Exercise goal: Can you output the text of the material as a JSON list of strings, one string per line, from the beginning through the line containing "entender, é uma", with both ends included and blank lines omitted?

[Stored entries]
-------

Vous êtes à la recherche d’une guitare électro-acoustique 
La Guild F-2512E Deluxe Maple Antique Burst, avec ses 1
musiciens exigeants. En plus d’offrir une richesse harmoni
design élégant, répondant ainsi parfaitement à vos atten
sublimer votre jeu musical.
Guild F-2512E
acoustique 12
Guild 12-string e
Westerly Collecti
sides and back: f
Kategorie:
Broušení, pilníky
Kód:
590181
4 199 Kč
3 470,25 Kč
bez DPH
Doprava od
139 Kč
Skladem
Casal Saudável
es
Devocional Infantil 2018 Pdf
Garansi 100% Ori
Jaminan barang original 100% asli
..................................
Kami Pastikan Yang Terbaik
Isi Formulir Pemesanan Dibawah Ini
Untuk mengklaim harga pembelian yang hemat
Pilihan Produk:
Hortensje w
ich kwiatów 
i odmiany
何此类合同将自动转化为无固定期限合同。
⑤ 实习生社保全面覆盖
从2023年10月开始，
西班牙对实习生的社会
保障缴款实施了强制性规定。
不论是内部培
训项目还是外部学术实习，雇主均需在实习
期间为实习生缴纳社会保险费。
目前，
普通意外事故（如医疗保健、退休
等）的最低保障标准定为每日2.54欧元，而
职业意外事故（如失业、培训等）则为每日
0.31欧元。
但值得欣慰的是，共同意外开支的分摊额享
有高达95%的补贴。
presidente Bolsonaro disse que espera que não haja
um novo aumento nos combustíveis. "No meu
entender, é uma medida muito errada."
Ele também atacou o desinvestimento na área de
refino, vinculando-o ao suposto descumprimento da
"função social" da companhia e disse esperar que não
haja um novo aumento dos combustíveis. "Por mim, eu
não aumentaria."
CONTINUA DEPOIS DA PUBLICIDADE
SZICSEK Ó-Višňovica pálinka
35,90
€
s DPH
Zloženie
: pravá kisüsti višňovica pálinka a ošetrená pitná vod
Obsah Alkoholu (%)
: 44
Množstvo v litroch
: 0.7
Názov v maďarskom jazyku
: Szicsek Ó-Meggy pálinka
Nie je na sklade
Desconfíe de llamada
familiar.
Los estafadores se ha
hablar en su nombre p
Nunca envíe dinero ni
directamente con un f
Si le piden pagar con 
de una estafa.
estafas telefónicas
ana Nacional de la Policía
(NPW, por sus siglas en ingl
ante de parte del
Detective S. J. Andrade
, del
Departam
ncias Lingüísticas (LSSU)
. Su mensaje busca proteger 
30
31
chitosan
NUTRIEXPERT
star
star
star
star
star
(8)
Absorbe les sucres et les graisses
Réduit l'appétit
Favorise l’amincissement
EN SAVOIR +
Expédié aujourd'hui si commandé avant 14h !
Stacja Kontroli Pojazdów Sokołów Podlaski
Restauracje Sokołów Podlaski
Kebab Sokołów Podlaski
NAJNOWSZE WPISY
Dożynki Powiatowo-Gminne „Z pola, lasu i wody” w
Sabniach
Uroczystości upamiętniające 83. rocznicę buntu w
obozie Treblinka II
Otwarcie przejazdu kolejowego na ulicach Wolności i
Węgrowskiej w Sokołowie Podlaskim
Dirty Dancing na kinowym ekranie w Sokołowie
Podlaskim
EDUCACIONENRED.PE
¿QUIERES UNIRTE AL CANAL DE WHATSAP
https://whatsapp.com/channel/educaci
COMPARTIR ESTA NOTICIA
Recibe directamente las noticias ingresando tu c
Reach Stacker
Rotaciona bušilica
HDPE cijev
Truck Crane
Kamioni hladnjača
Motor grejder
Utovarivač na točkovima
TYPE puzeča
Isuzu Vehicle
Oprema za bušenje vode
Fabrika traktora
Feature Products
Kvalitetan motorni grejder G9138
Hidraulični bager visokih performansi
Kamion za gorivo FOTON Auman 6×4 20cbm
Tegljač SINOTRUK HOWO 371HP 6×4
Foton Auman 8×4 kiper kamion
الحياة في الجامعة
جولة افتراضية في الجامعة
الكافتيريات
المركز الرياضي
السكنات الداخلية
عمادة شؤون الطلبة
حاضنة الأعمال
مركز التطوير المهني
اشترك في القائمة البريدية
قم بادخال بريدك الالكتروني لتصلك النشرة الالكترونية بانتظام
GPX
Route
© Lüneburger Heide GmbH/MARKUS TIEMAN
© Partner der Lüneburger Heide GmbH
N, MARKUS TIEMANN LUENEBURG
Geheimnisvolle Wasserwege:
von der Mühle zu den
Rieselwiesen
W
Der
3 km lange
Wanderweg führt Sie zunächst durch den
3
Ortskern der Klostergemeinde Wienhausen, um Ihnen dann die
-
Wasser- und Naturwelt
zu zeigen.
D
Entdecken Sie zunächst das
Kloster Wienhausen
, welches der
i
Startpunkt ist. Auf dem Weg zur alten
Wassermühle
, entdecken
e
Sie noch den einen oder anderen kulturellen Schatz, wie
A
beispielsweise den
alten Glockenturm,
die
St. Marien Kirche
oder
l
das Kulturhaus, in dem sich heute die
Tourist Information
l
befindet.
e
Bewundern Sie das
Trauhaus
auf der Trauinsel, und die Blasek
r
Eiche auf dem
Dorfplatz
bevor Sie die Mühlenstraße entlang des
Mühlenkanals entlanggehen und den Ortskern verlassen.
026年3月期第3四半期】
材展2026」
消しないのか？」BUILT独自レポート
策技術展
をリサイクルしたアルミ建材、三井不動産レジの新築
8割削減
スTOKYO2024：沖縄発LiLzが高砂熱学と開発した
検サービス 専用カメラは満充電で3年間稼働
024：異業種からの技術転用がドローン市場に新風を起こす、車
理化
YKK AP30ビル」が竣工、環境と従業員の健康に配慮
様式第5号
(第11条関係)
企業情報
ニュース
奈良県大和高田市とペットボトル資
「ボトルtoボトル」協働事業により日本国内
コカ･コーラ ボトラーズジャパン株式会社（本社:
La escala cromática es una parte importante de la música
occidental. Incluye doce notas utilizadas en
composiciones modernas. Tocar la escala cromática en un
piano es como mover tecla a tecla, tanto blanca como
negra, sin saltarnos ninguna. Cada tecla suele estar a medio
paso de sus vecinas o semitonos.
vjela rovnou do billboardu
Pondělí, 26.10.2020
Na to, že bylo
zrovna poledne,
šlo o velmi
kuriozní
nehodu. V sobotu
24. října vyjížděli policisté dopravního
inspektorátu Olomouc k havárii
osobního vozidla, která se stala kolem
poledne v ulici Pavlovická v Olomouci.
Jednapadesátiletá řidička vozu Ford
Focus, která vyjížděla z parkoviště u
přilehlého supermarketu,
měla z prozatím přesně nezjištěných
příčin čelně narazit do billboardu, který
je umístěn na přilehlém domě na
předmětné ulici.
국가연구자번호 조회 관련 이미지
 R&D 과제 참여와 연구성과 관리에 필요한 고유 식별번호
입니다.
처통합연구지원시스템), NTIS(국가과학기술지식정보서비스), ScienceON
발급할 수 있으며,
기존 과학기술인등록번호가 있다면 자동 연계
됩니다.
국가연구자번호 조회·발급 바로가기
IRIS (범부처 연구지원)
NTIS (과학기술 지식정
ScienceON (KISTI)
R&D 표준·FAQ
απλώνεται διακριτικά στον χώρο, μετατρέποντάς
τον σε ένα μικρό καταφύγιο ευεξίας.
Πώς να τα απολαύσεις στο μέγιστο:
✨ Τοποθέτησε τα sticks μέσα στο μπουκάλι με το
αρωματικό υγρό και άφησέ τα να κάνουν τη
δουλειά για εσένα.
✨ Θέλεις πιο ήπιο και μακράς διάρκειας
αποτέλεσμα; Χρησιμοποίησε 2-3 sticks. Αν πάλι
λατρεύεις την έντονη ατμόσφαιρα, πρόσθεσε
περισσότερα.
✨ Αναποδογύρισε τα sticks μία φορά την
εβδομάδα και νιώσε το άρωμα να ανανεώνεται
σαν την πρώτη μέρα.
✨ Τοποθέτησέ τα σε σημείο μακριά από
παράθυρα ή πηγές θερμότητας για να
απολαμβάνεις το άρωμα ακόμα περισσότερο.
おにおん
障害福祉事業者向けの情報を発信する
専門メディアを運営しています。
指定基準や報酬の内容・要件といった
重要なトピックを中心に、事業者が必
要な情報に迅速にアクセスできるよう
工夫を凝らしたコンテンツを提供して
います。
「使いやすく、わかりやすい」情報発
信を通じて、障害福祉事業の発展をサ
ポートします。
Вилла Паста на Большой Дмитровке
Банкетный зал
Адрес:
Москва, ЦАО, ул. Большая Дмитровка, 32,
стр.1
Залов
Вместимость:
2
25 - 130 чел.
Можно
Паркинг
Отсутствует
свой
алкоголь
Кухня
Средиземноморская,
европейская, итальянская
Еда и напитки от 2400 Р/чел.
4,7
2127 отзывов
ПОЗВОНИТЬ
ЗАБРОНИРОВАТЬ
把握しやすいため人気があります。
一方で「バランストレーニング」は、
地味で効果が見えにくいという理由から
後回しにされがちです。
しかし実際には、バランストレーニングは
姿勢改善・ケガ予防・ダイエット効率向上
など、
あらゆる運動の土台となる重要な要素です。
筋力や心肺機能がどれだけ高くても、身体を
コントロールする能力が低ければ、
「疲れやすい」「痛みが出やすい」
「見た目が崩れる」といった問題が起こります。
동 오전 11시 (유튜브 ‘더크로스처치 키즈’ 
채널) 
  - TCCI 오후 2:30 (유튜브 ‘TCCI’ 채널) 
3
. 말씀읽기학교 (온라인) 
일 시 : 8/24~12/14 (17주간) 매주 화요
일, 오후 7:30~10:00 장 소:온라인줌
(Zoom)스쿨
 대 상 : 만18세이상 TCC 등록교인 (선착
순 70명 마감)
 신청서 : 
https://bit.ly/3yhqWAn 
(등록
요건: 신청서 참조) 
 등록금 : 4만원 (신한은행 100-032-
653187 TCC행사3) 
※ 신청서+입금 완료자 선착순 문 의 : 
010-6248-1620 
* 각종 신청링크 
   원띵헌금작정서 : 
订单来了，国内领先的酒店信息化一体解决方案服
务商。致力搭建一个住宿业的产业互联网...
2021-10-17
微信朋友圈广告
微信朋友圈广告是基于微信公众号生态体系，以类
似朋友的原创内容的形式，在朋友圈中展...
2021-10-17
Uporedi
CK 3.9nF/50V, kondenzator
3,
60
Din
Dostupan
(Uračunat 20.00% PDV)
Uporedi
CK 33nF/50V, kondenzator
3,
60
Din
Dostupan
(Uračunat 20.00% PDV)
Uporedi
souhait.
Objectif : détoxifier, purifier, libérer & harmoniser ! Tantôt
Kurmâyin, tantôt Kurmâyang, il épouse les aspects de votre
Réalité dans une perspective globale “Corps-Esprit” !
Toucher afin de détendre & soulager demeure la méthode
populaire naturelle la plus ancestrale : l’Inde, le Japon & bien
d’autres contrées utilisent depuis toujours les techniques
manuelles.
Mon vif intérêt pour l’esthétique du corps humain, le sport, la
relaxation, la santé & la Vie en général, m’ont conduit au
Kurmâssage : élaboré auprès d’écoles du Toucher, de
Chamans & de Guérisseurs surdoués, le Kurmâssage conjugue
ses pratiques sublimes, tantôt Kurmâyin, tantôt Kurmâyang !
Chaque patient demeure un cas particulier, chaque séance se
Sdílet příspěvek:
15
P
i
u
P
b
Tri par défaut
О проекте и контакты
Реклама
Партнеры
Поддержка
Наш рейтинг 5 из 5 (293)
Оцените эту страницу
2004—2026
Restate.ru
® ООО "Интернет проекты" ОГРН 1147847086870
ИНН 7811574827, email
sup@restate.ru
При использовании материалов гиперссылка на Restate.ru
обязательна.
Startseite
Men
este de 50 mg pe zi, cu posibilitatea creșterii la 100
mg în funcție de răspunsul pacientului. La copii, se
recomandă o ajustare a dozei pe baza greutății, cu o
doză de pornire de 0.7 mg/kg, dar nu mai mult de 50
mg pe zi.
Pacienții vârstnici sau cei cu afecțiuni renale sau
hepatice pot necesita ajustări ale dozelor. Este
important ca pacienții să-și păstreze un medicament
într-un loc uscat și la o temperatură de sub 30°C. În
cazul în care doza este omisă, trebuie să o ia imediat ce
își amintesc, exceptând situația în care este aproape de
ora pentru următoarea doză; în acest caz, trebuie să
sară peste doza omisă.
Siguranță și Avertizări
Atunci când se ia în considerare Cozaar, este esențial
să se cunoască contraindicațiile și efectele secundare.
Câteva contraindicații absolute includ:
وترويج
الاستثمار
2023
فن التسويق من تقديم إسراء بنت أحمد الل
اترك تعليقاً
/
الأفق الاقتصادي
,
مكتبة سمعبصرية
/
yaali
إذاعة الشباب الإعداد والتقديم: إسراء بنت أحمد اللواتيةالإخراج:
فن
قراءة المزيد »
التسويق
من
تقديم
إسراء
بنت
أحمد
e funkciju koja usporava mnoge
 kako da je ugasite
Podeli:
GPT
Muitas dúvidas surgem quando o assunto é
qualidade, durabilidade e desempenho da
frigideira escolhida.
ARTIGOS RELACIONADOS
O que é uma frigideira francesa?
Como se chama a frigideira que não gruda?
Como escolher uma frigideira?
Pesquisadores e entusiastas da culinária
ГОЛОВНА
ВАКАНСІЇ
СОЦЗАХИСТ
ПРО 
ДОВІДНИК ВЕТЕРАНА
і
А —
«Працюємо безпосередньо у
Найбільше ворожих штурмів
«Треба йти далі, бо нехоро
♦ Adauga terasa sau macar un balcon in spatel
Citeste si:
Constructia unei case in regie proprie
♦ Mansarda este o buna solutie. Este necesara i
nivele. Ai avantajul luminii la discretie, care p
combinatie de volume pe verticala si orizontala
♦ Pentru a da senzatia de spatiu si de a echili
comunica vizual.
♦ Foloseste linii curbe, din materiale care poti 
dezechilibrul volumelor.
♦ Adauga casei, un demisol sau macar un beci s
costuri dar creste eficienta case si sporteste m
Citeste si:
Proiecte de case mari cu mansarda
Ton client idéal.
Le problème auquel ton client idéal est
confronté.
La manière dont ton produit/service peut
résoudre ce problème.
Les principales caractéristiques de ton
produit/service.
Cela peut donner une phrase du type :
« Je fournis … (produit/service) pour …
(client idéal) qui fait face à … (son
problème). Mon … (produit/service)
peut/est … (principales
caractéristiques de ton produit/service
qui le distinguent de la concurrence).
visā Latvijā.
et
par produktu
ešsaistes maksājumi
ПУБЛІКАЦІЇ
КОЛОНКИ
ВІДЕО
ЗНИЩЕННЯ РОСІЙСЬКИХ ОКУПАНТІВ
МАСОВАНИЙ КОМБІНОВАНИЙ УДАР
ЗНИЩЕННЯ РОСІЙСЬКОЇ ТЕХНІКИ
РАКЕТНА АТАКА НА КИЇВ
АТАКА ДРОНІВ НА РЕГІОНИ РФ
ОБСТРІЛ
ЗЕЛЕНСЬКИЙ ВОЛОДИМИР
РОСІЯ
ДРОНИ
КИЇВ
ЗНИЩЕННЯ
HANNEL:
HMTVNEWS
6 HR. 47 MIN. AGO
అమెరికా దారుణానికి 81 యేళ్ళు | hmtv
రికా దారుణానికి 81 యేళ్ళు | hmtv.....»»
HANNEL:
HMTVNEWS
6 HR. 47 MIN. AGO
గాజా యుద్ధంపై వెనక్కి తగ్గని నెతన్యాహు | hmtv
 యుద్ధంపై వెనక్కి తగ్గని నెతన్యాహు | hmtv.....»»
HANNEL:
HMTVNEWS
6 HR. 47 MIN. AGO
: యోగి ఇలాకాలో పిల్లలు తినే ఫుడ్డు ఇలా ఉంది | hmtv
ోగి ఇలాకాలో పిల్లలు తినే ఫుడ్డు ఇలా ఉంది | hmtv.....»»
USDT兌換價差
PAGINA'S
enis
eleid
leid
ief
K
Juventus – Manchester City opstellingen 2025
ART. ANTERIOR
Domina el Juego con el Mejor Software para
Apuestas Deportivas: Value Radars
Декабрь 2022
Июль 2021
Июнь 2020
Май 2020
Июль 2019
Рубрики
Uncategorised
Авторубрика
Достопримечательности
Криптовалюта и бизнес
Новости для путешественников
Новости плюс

-------

Answer to this exercise:
[
  "Vous êtes à la recherche d’une guitare électro-acoustique ",
  "La Guild F-2512E Deluxe Maple Antique Burst, avec ses 1",
  "musiciens exigeants. En plus d’offrir une richesse harmoni",
  "design élégant, répondant ainsi parfaitement à vos atten",
  "sublimer votre jeu musical.",
  "Guild F-2512E",
  "acoustique 12",
  "Guild 12-string e",
  "Westerly Collecti",
  "sides and back: f",
  "Kategorie:",
  "Broušení, pilníky",
  "Kód:",
  "590181",
  "4 199 Kč",
  "3 470,25 Kč",
  "bez DPH",
  "Doprava od",
  "139 Kč",
  "Skladem",
  "Casal Saudável",
  "es",
  "Devocional Infantil 2018 Pdf",
  "Garansi 100% Ori",
  "Jaminan barang original 100% asli",
  "..................................",
  "Kami Pastikan Yang Terbaik",
  "Isi Formulir Pemesanan Dibawah Ini",
  "Untuk mengklaim harga pembelian yang hemat",
  "Pilihan Produk:",
  "Hortensje w",
  "ich kwiatów ",
  "i odmiany",
  "何此类合同将自动转化为无固定期限合同。",
  "⑤ 实习生社保全面覆盖",
  "从2023年10月开始，",
  "西班牙对实习生的社会",
  "保障缴款实施了强制性规定。",
  "不论是内部培",
  "训项目还是外部学术实习，雇主均需在实习",
  "期间为实习生缴纳社会保险费。",
  "目前，",
  "普通意外事故（如医疗保健、退休",
  "等）的最低保障标准定为每日2.54欧元，而",
  "职业意外事故（如失业、培训等）则为每日",
  "0.31欧元。",
  "但值得欣慰的是，共同意外开支的分摊额享",
  "有高达95%的补贴。",
  "presidente Bolsonaro disse que espera que não haja",
  "um novo aumento nos combustíveis. \"No meu",
  "entender, é uma medida muito errada.\""
]